### Task objective
Start at the top of the records and, please, print each line exactly through the line that contains "5.1 FS Runtime", leaving out all pictures.

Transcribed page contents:
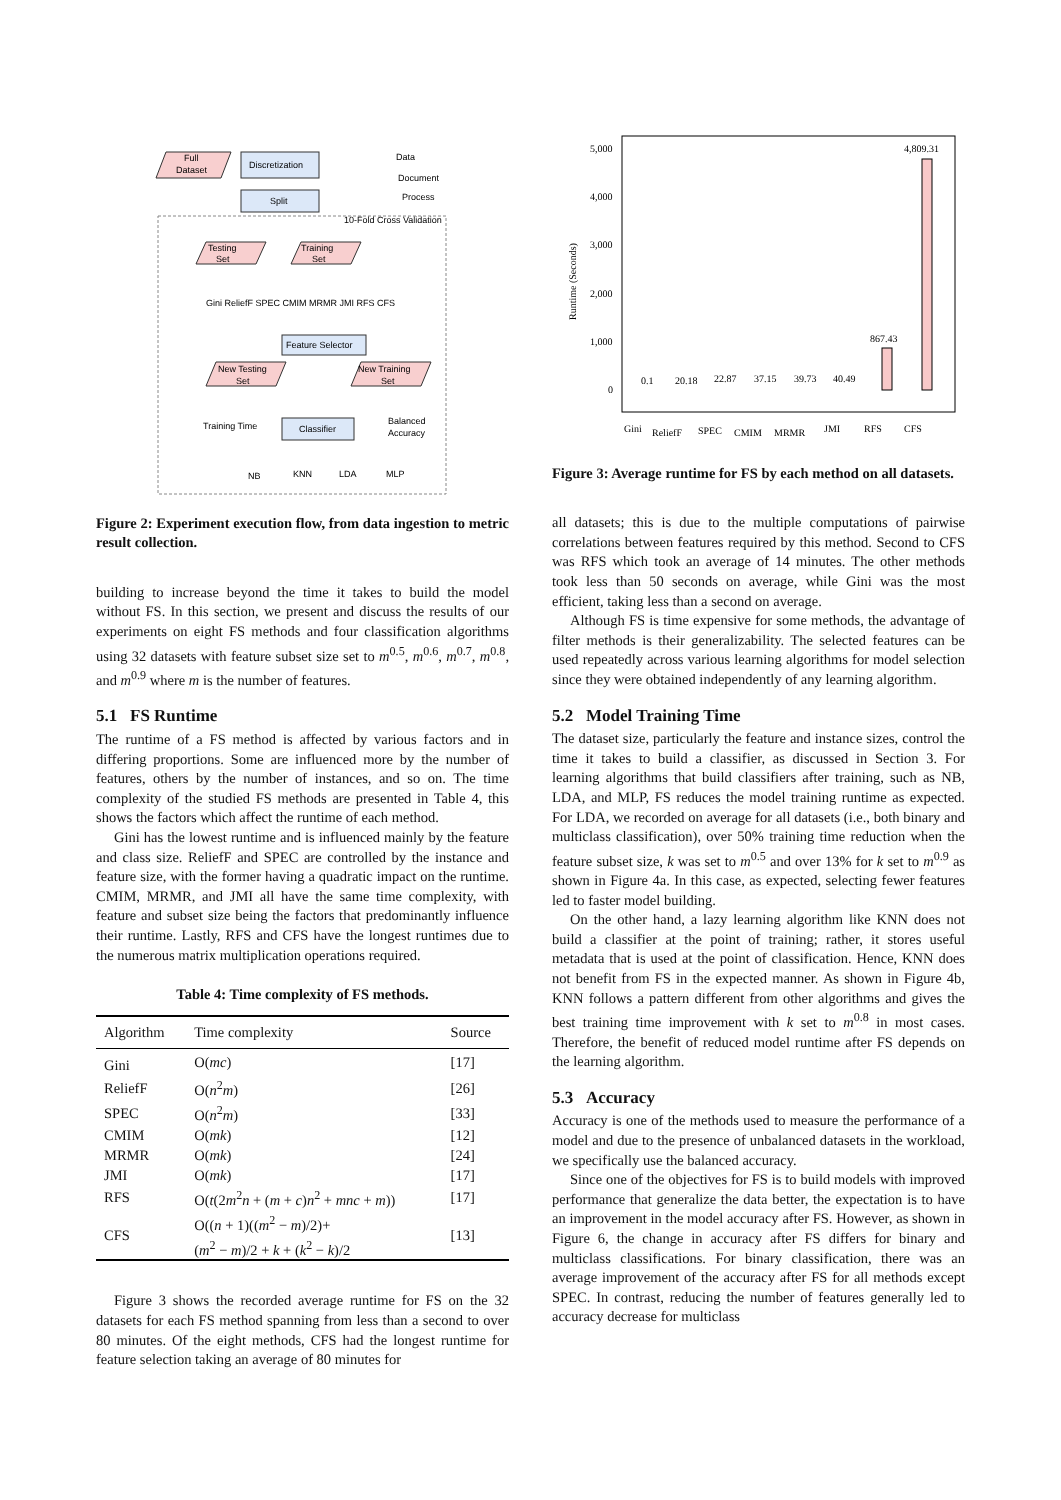Full
Dataset
Discretization
Split
Data
Document
Process
10-Fold Cross Validation
Testing
Set
Training
Set
Gini ReliefF SPEC CMIM MRMR JMI RFS CFS
Feature Selector
New Testing
Set
New Training
Set
Training Time
Classifier
Balanced
Accuracy
NB
KNN
LDA
MLP
Figure 2: Experiment execution flow, from data ingestion to metric result collection.
building to increase beyond the time it takes to build the model without FS. In this section, we present and discuss the results of our experiments on eight FS methods and four classification algorithms using 32 datasets with feature subset size set to m<sup>0.5</sup>, m<sup>0.6</sup>, m<sup>0.7</sup>, m<sup>0.8</sup>, and m<sup>0.9</sup> where m is the number of features.
5.1 FS Runtime
The runtime of a FS method is affected by various factors and in differing proportions. Some are influenced more by the number of features, others by the number of instances, and so on. The time complexity of the studied FS methods are presented in Table 4, this shows the factors which affect the runtime of each method.
Gini has the lowest runtime and is influenced mainly by the feature and class size. ReliefF and SPEC are controlled by the instance and feature size, with the former having a quadratic impact on the runtime. CMIM, MRMR, and JMI all have the same time complexity, with feature and subset size being the factors that predominantly influence their runtime. Lastly, RFS and CFS have the longest runtimes due to the numerous matrix multiplication operations required.
Table 4: Time complexity of FS methods.
| Algorithm | Time complexity | Source |
| --- | --- | --- |
| Gini | O( mc ) | [17] |
| ReliefF | O( n<sup>2</sup> m ) | [26] |
| SPEC | O( n<sup>2</sup> m ) | [33] |
| CMIM | O( mk ) | [12] |
| MRMR | O( mk ) | [24] |
| JMI | O( mk ) | [17] |
| RFS | O( t (2 m<sup>2</sup> n + ( m + c ) n<sup>2</sup> + mnc + m )) | [17] |
| CFS | O(( n + 1)(( m<sup>2</sup> − m )/2)+ ( m<sup>2</sup> − m )/2 + k + ( k<sup>2</sup> − k )/2 | [13] |
Figure 3 shows the recorded average runtime for FS on the 32 datasets for each FS method spanning from less than a second to over 80 minutes. Of the eight methods, CFS had the longest runtime for feature selection taking an average of 80 minutes for
5,000
4,000
3,000
2,000
1,000
0
Runtime (Seconds)
0.1
20.18
22.87
37.15
39.73
40.49
867.43
4,809.31
Gini
ReliefF
SPEC
CMIM
MRMR
JMI
RFS
CFS
Figure 3: Average runtime for FS by each method on all datasets.
all datasets; this is due to the multiple computations of pairwise correlations between features required by this method. Second to CFS was RFS which took an average of 14 minutes. The other methods took less than 50 seconds on average, while Gini was the most efficient, taking less than a second on average.
Although FS is time expensive for some methods, the advantage of filter methods is their generalizability. The selected features can be used repeatedly across various learning algorithms for model selection since they were obtained independently of any learning algorithm.
5.2 Model Training Time
The dataset size, particularly the feature and instance sizes, control the time it takes to build a classifier, as discussed in Section 3. For learning algorithms that build classifiers after training, such as NB, LDA, and MLP, FS reduces the model training runtime as expected. For LDA, we recorded on average for all datasets (i.e., both binary and multiclass classification), over 50% training time reduction when the feature subset size, k was set to m<sup>0.5</sup> and over 13% for k set to m<sup>0.9</sup> as shown in Figure 4a. In this case, as expected, selecting fewer features led to faster model building.
On the other hand, a lazy learning algorithm like KNN does not build a classifier at the point of training; rather, it stores useful metadata that is used at the point of classification. Hence, KNN does not benefit from FS in the expected manner. As shown in Figure 4b, KNN follows a pattern different from other algorithms and gives the best training time improvement with k set to m<sup>0.8</sup> in most cases. Therefore, the benefit of reduced model runtime after FS depends on the learning algorithm.
5.3 Accuracy
Accuracy is one of the methods used to measure the performance of a model and due to the presence of unbalanced datasets in the workload, we specifically use the balanced accuracy.
Since one of the objectives for FS is to build models with improved performance that generalize the data better, the expectation is to have an improvement in the model accuracy after FS. However, as shown in Figure 6, the change in accuracy after FS differs for binary and multiclass classifications. For binary classification, there was an average improvement of the accuracy after FS for all methods except SPEC. In contrast, reducing the number of features generally led to accuracy decrease for multiclass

### Answer to this problem
Full
Dataset
Discretization
Split
Data
Document
Process
10-Fold Cross Validation
Testing
Set
Training
Set
Gini ReliefF SPEC CMIM MRMR JMI RFS CFS
Feature Selector
New Testing
Set
New Training
Set
Training Time
Classifier
Balanced
Accuracy
NB
KNN
LDA
MLP
Figure 2: Experiment execution flow, from data ingestion to metric result collection.
building to increase beyond the time it takes to build the model without FS. In this section, we present and discuss the results of our experiments on eight FS methods and four classification algorithms using 32 datasets with feature subset size set to m<sup>0.5</sup>, m<sup>0.6</sup>, m<sup>0.7</sup>, m<sup>0.8</sup>, and m<sup>0.9</sup> where m is the number of features.
5.1 FS Runtime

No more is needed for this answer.